Semantic-CD: Remote Sensing Image Semantic Change Detection towards Open-vocabulary Setting
Journal:
arXiv
Published Date:
Jan 12, 2025
Abstract
Remote sensing image semantic change detection is a method used to analyze
remote sensing images, aiming to identify areas of change as well as categorize
these changes within images of the same location taken at different times.
Traditional change detection methods often face challenges in generalizing
across semantic categories in practical scenarios. To address this issue, we
introduce a novel approach called Semantic-CD, specifically designed for
semantic change detection in remote sensing images. This method incorporates
the open vocabulary semantics from the vision-language foundation model, CLIP.

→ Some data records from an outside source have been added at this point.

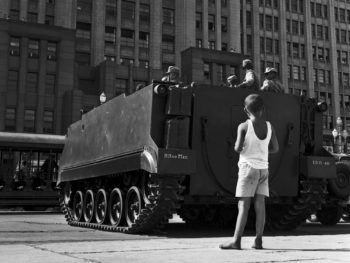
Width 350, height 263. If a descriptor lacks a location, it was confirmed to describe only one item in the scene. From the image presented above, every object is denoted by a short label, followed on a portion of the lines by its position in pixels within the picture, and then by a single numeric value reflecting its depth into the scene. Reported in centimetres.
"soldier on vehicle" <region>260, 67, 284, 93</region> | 1009
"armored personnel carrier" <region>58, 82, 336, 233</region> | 852
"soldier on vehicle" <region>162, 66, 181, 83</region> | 964
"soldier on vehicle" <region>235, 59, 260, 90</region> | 974
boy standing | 613
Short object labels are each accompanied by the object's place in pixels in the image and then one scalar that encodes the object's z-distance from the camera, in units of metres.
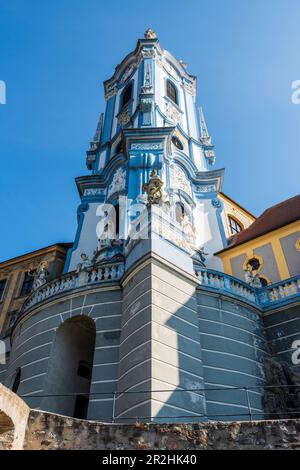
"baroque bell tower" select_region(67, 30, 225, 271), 21.20
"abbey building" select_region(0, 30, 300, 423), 11.54
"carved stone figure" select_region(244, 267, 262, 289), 16.67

By utilizing CLIP's extensive vocabulary knowledge, our model enhances its
ability to generalize across categories and improves segmentation through fully
decoupled multi-task learning, which includes both binary change detection and
semantic change detection tasks. Semantic-CD consists of four main components:
a bi-temporal CLIP visual encoder for extracting features from bi-temporal
images, an open semantic prompter for creating semantic cost volume maps with
open vocabulary, a binary change detection decoder for generating binary change
detection masks, and a semantic change detection decoder for producing semantic
labels. Experimental results on the SECOND dataset demonstrate that Semantic-CD
achieves more accurate masks and reduces semantic classification errors,
illustrating its effectiveness in applying semantic priors from vision-language
foundation models to SCD tasks.